── Textausschnitt

Wer ARD sagt, muss auch BRD sagen

Warum eine Reform des öffentlich-rechtlichen Fernsehens am Beharrungsvermögen der Länder scheitern wird

Tilmann P. Gangloff

Tilmann P. Gangloff ist freiberuflicher Medienfachjournalist.

Wie steht es aktuell um den öffentlich-rechtlichen Rundfunk? Nach der Entlassung der RBB-Intendantin Patricia Schlesinger stehen ARD, ZDF und Co. unter Druck, sich zu reformieren. Woran dies Scheitern wird und welche Rolle die Gremlins dabei einnehmen, erläutert Medienfachjournalist Tilmann P. Gangloff.

Online seit 10.02.2023: https://mediendiskurs.online/beitrag/wer-ard-sagt-muss-auch-brd-sagen-beitrag-772/

 

 

Jeder weiß es, keiner tut was: Eine Reform der ARD ist seit Jahren überfällig. Spätestens der Skandal rund um die im August 2022 fristlos entlassene RBB-Intendantin Patricia Schlesinger hat sämtlichen Beteiligten vor Augen geführt, dass es so nicht weitergehen kann. Dank der sogenannten Babyboomer, wie die Angehörigen der geburtenstarken Jahrgänge zwischen 1955 und 1969 genannt werden, können die beiden öffentlich-rechtlichen Hauptprogramme zwar auf einen nach wie vor regen Zuspruch des TV-Publikums verweisen – zumal das Zweite ohnehin seit Jahren unangefochtener Marktführer ist –, aber irgendwann werden die Babyboomer immer weniger, und dann haben ARD und ZDF ein echtes Problem. Die Baustellen sind allerdings schon jetzt offensichtlich.

────
── Ausgewählte Einträge

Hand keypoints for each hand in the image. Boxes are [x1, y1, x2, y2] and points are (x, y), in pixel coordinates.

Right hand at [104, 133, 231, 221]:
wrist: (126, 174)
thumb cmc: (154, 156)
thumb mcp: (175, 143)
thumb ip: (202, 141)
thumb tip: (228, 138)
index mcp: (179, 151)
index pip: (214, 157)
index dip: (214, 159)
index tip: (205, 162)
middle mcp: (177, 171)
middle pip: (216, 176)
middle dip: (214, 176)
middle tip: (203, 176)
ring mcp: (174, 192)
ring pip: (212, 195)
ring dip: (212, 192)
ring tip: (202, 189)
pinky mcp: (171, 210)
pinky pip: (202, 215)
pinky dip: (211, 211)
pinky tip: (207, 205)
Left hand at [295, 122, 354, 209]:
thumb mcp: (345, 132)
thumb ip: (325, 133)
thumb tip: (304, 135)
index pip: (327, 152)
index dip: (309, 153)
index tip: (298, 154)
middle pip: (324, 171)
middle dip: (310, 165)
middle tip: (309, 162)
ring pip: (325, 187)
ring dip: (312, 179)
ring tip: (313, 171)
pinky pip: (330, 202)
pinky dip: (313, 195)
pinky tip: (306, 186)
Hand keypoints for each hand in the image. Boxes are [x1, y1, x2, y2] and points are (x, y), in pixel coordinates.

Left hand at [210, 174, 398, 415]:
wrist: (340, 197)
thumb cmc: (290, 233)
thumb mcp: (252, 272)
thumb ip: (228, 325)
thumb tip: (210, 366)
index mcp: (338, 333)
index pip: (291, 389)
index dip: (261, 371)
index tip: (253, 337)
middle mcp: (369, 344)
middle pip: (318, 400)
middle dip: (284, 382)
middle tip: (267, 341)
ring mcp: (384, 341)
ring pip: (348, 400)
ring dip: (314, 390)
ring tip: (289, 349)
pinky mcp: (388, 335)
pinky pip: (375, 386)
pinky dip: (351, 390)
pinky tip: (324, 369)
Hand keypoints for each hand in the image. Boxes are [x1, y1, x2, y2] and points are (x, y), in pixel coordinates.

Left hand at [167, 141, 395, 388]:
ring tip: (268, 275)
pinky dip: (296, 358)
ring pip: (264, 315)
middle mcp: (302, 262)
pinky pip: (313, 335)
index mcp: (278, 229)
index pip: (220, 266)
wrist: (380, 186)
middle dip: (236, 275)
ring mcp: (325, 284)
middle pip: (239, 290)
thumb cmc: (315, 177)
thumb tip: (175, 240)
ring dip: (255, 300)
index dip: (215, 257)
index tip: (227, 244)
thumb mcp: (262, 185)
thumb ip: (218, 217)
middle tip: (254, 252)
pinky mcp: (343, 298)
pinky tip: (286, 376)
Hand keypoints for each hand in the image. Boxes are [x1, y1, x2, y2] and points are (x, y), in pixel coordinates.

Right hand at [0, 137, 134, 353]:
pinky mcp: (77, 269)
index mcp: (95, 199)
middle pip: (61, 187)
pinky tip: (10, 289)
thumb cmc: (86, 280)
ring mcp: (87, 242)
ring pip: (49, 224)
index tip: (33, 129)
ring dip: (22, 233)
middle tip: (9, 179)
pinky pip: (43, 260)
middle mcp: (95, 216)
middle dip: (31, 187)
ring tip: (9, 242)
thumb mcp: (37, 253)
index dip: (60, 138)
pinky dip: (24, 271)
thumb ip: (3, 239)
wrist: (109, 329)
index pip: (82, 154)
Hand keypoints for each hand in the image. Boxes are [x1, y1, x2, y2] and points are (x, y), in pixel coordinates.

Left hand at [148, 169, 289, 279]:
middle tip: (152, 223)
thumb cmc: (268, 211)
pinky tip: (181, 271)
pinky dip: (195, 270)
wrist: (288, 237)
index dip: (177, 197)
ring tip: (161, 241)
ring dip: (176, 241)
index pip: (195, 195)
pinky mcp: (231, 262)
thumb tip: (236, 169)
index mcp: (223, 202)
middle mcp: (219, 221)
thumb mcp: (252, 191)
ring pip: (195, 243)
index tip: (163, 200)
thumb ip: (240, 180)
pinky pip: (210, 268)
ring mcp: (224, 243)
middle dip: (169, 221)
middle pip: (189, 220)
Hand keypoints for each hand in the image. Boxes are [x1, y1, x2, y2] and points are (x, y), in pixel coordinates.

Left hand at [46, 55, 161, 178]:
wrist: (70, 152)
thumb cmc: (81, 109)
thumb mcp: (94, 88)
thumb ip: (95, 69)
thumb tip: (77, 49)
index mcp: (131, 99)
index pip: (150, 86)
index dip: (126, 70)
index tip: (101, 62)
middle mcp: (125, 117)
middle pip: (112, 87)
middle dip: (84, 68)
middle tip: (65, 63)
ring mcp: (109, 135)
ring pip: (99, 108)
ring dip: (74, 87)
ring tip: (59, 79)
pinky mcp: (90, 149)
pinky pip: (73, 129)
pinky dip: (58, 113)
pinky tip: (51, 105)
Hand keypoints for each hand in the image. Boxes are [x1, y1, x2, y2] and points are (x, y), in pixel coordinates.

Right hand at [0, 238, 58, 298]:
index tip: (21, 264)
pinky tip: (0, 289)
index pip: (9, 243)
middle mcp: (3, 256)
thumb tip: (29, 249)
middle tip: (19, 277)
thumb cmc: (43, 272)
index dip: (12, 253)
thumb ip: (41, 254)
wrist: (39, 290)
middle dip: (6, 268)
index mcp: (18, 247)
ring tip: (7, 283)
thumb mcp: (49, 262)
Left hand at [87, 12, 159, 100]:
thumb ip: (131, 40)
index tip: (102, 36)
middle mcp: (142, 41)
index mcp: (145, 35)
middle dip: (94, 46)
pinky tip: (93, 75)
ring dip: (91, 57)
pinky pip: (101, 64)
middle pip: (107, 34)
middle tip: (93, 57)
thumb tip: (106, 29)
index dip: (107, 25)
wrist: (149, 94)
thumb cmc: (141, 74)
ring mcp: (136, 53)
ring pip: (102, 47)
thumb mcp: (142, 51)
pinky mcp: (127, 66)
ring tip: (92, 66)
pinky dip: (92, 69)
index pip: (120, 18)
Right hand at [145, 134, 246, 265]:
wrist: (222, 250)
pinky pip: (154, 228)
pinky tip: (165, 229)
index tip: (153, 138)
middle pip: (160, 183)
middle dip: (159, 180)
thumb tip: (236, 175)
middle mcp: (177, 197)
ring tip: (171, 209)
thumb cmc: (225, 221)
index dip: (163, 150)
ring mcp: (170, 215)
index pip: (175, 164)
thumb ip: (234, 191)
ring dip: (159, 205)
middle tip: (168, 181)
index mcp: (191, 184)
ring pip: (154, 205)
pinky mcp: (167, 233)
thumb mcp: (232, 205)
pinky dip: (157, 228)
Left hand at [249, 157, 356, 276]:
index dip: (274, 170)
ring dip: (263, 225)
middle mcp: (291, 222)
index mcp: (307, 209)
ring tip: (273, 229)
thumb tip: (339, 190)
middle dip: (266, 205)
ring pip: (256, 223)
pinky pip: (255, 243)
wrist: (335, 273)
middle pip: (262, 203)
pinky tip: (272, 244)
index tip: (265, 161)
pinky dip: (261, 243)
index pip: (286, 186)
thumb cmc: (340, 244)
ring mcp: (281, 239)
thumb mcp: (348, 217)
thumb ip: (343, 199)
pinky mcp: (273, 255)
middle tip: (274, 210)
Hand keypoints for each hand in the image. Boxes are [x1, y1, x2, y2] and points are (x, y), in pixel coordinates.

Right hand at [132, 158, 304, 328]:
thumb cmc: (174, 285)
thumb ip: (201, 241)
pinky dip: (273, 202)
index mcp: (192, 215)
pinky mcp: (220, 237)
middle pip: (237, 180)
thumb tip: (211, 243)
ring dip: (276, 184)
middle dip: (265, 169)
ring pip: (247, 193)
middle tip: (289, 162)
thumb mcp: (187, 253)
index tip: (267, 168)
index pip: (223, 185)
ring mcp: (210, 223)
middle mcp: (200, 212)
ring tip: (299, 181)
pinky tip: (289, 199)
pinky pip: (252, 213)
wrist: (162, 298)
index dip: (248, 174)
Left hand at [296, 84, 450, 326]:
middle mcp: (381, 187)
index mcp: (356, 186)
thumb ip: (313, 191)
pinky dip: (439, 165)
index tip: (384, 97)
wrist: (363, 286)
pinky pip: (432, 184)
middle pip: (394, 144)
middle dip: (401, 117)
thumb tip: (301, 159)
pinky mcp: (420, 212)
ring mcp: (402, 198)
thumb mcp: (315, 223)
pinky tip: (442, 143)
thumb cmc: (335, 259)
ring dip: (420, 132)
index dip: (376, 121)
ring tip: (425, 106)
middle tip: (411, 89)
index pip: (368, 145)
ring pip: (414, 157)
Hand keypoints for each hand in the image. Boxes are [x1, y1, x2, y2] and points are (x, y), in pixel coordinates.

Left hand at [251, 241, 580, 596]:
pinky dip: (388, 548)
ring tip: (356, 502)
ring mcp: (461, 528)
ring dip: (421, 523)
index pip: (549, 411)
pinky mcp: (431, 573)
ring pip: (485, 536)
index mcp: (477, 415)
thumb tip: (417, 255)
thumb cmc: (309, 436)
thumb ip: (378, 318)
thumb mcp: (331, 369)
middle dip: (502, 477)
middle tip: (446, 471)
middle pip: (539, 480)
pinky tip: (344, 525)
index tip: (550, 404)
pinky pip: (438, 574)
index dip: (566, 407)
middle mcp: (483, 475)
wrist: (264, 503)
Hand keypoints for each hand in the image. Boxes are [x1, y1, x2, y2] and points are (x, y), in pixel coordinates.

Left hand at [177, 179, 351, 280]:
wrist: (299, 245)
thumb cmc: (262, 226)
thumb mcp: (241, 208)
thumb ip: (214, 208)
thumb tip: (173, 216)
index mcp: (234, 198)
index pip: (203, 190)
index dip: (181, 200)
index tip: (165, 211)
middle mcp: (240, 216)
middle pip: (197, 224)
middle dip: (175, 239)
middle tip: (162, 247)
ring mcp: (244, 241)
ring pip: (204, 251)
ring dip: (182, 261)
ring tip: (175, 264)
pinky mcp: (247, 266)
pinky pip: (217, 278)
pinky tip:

────

- **Deine Aufgabe**
Schreib den Abschnitt des Artikels über die ARD-Reform noch einmal ab und ersetze darin „Medienfachjournalist“ durch „Medienjournalist“. Setz bei der Stelle mit „Wer ARD sagt, muss“ ein und hör nach „ist freiberuflicher Medienfachjournalist.“ auf. Stütze dich ausschließlich auf den Text.

- **Ergebnis**
Wer ARD sagt, muss auch BRD sagen

Warum eine Reform des öffentlich-rechtlichen Fernsehens am Beharrungsvermögen der Länder scheitern wird

Tilmann P. Gangloff

Tilmann P. Gangloff ist freiberuflicher Medienjournalist.